Way, way back in the mists of time, somewhere in the mid-nineties, I was a young man. My literary education started when a neighbor gave me the Complete Edgar Allen Poe and completely blew my 9 years old mind (I know exactly when this was, because this same neighbor took me to see Back To The Future at the Court St. Theater in Saginaw, MI in the autumn of 1985). This was the beginning of a chain reaction of love affairs with the authors of my youth - I can draw a direct line from Edgar Allen Poe - Jim Morrison - Arthur Rimbaud/French Symbolists - The Beats.

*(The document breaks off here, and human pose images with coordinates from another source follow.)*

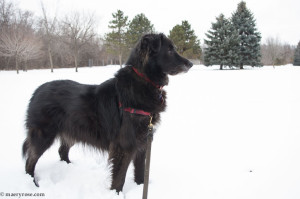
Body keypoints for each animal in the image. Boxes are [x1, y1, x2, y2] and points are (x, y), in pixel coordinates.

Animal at [22, 33, 193, 192]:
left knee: (62, 151)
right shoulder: (124, 146)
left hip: (73, 131)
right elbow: (119, 178)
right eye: (169, 50)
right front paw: (116, 193)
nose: (191, 64)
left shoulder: (143, 142)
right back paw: (33, 183)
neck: (143, 80)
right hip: (43, 135)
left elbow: (140, 171)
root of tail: (37, 91)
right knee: (30, 161)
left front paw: (140, 188)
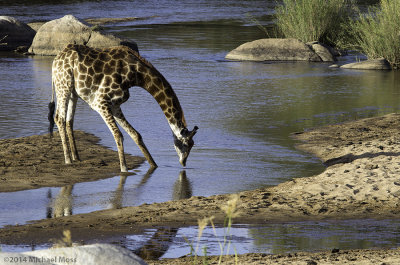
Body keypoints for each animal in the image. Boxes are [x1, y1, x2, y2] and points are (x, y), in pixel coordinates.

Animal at [49, 43, 198, 171]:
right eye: (187, 144)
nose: (183, 162)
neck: (136, 75)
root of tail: (56, 60)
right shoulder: (100, 102)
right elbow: (118, 134)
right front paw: (124, 169)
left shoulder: (115, 105)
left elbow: (135, 134)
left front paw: (153, 165)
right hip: (63, 85)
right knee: (59, 118)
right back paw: (68, 159)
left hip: (73, 92)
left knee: (69, 121)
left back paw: (76, 157)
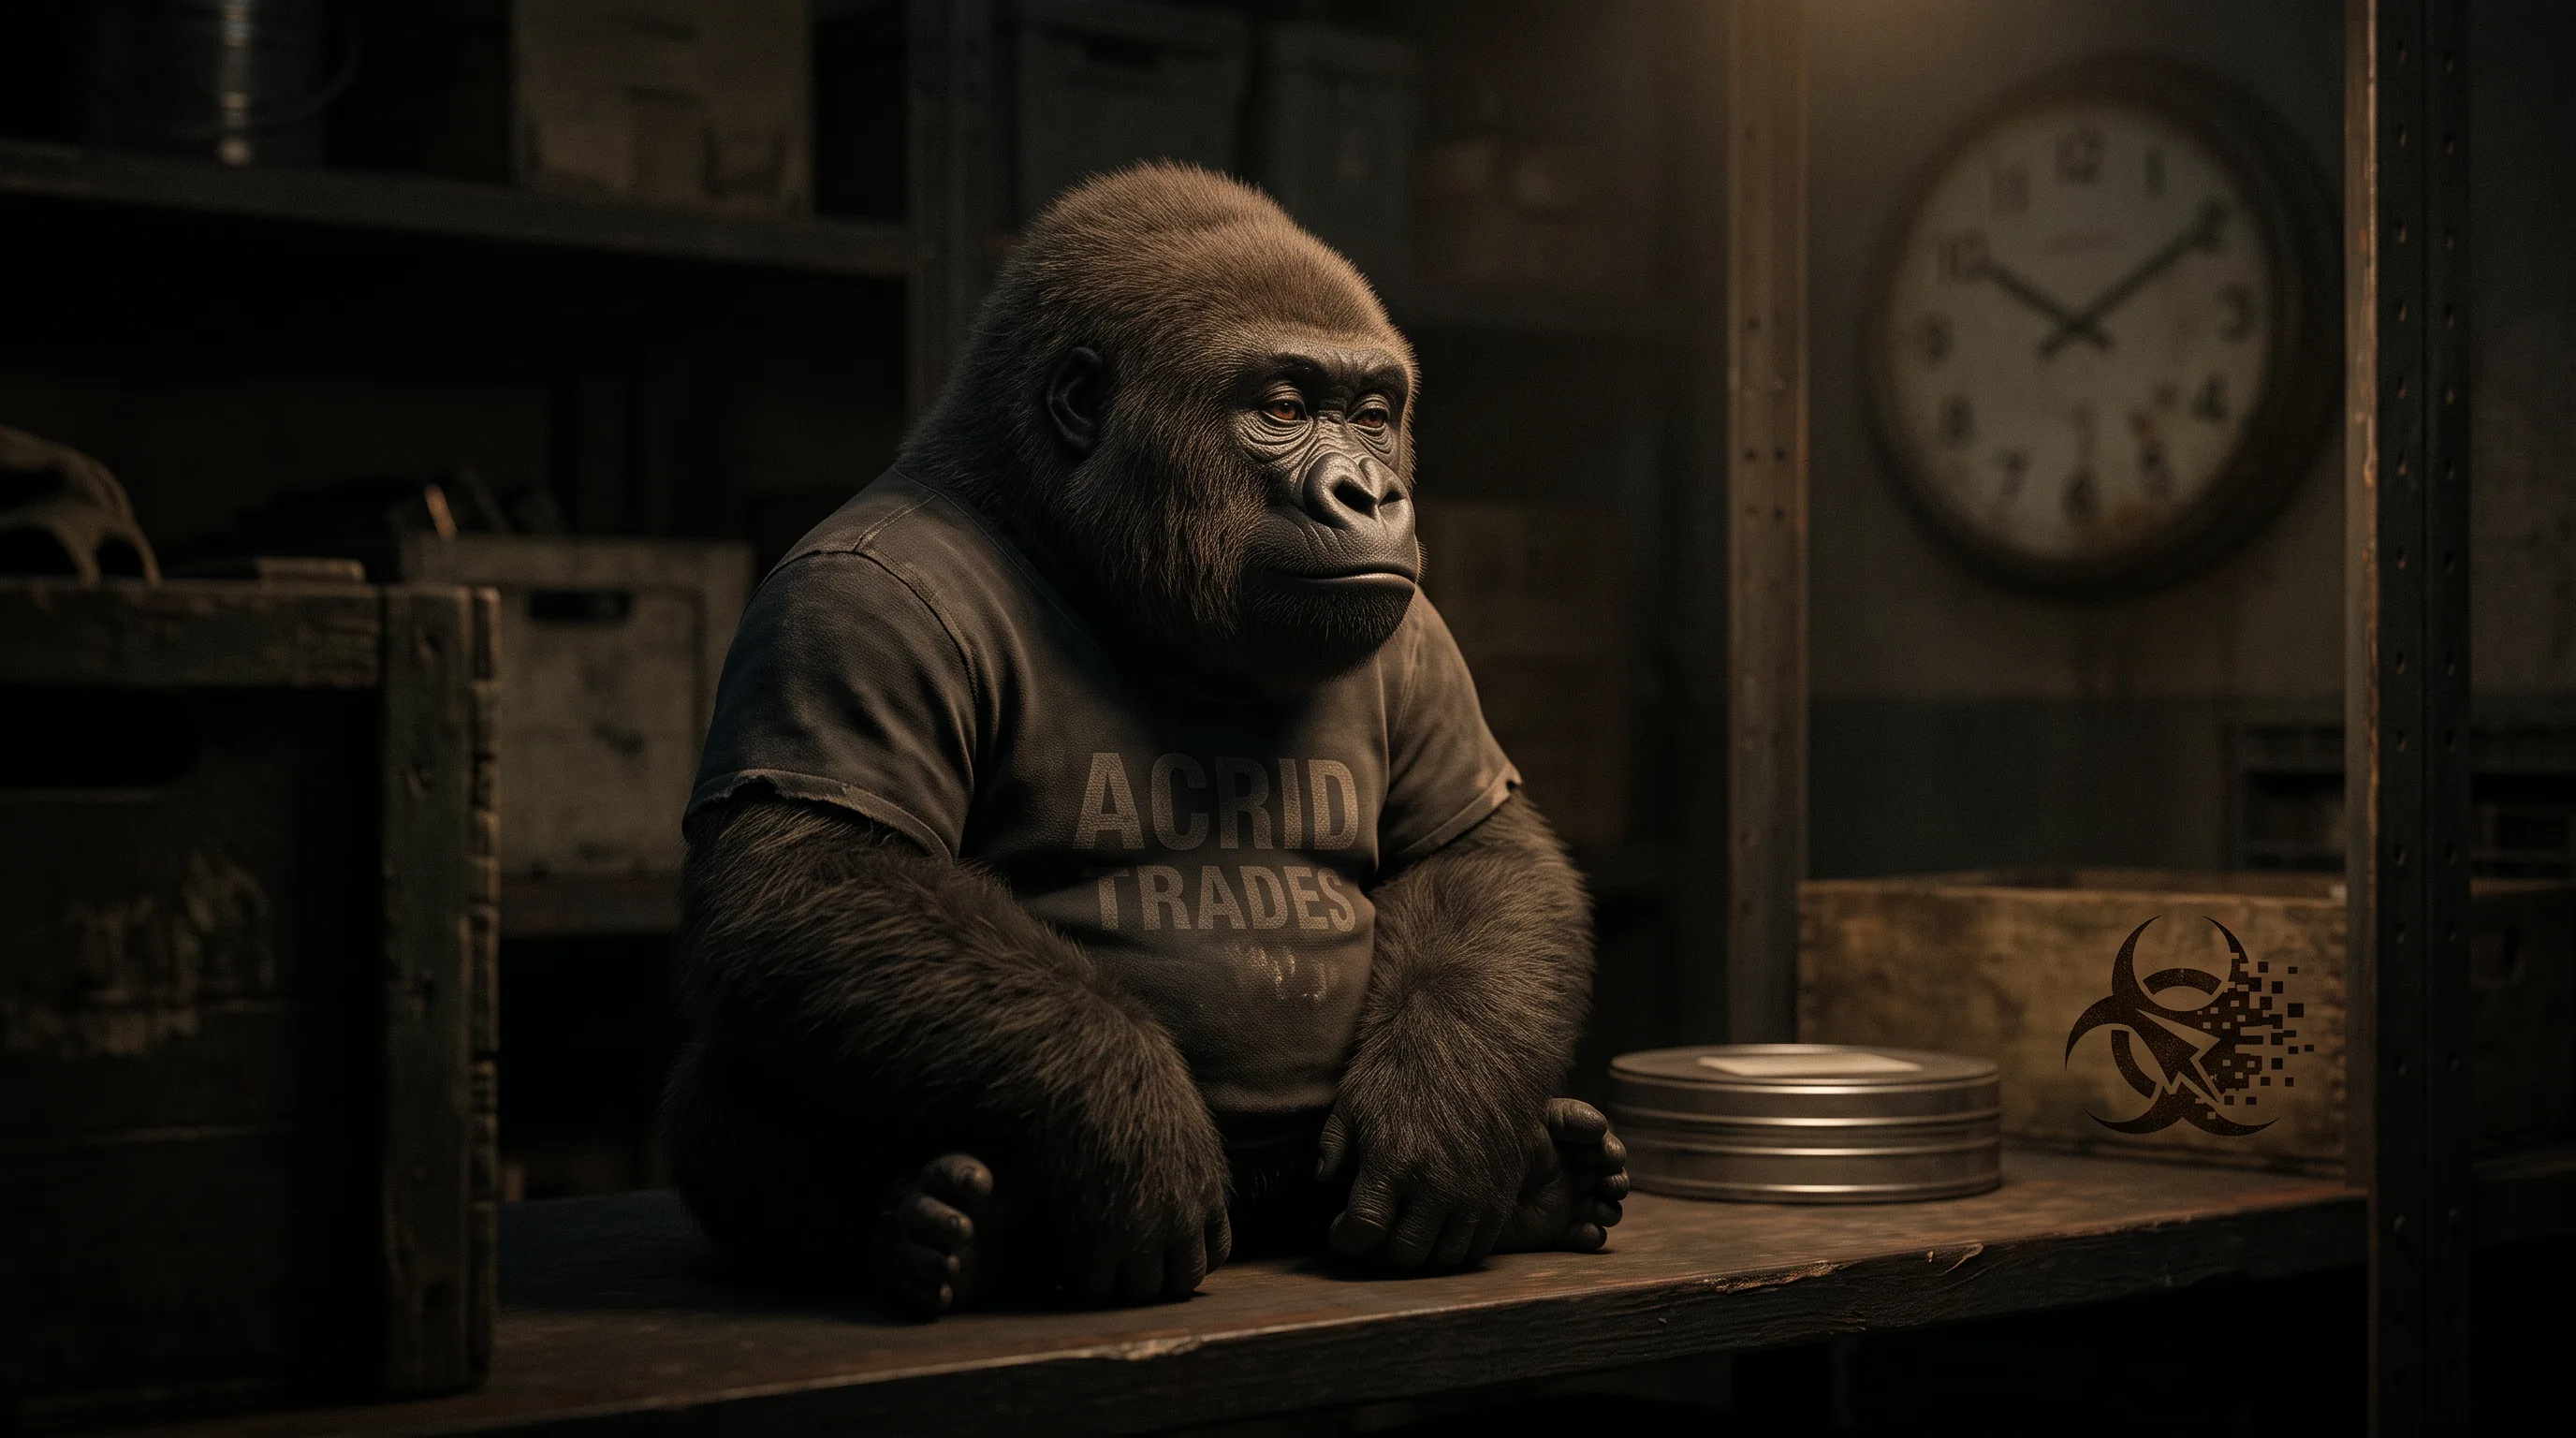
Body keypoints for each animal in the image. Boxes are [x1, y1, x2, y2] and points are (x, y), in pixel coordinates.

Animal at [668, 163, 1627, 1317]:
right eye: (1283, 408)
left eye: (1372, 415)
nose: (1372, 491)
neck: (1053, 529)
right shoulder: (852, 597)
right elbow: (814, 876)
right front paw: (1124, 1120)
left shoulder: (1418, 629)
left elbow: (1474, 851)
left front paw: (1444, 1111)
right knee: (722, 1081)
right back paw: (925, 1227)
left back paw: (1547, 1176)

Finding good books was like finding the portal to another universe back then. This was pre-internet, and Saginaw only had one crappy bookstore, which really didn't offer much beyond whatever was popular at the time. So in order to find these books, you had to work for them. I would drive down to Ann Arbor, specifically to hit the used book and record stores (the same challenge held true for music too - we didn't have any good record stores either). I never had much money, and it was always an adventure trying to stretch my meager finances into as many books and records as possible while still having enough to get home on. Those few purchases then, were not to be taken lightly. You might spend the entire day rushing down back alley shortcuts, trying to get into as many stores as possible, and with list pre-written (sometimes weeks in advance) would pore over the shelves and racks, trying to find that one big fish you'd been hearing about but never had the chance to read or hear. This list keeping process was ongoing, and would be kept as sacred information culled from older kids, then trusted professors and my cherished NME and Melody Maker imports from the UK.

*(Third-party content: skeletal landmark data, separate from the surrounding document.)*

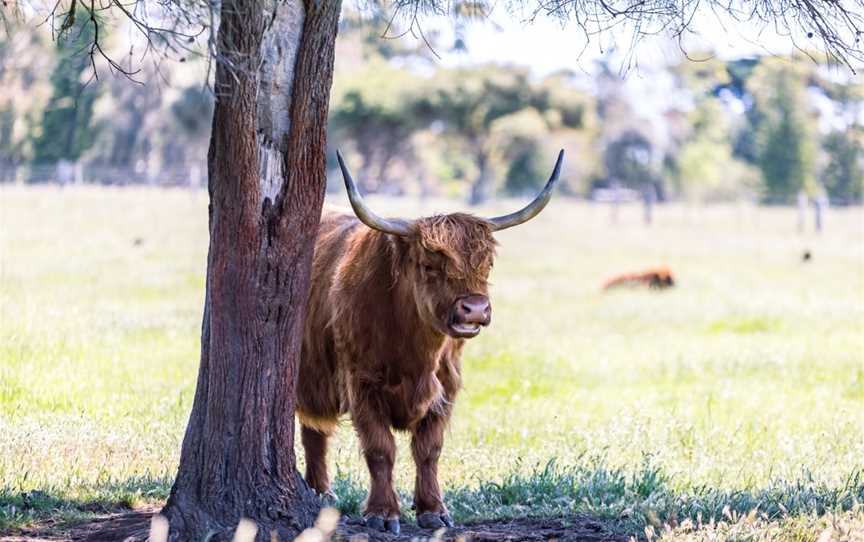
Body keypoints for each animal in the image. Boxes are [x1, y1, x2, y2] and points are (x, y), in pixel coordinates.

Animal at [296, 150, 568, 536]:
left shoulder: (446, 387)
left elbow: (429, 449)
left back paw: (321, 494)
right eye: (429, 265)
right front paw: (383, 513)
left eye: (487, 264)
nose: (475, 309)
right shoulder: (361, 384)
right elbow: (380, 448)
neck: (415, 352)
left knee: (314, 432)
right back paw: (322, 493)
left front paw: (433, 510)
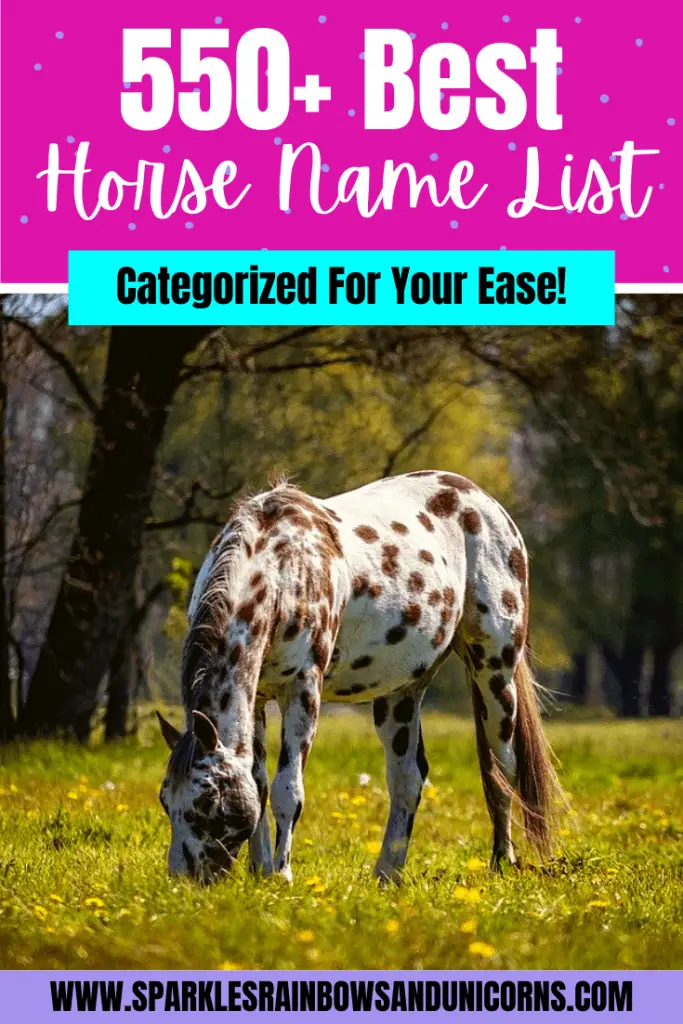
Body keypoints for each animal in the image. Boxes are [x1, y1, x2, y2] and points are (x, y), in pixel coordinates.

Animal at [156, 471, 563, 884]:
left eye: (206, 801)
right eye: (165, 800)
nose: (183, 880)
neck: (282, 568)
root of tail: (484, 501)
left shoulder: (303, 690)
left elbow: (288, 791)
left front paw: (282, 876)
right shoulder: (256, 698)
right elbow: (259, 784)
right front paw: (261, 872)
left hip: (494, 674)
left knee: (502, 769)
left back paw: (502, 861)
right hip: (402, 693)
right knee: (407, 779)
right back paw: (387, 873)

It was on one of these trips that I finally got my hands on Howl by Allen Ginsberg. I had already picked up On The Road, experiencing the obligatory life-altering that said novel incurs in any young man who reads it. I knew from doing my research that you can't have Kerouac without having Ginsberg, and so my next purchase was the aforementioned Howl. And wow, it didn't disappoint. From the very first line (one of the greatest first lines in history) "I saw the best minds of my generation destroyed by madness, starving hysterical naked" I was hooked. Man, was I hooked. From that point forward I dove headlong into Beat Lit and Beat Culture. From there I got into the secondary names, like Corso and Burroughs, and even had the opportunity to meet Gary Snyder and hear him do a reading. From there I found Ken Kesey, Hunter S. Thompson, and Thomas Wolfe. But I will never forget the thrill of that moment, hunched between the stacks, feeling those words burn from that page on a rainy afternoon in Ann Arbor.
So now comes Howl, the film, starring James Franco as Ginsberg. From all accounts, it is good, having made the festival rounds to solid reviews. It hits the US September 24, and I am dying to see it. Give it a shot, then pick up the book it's named for. You won't be sorry.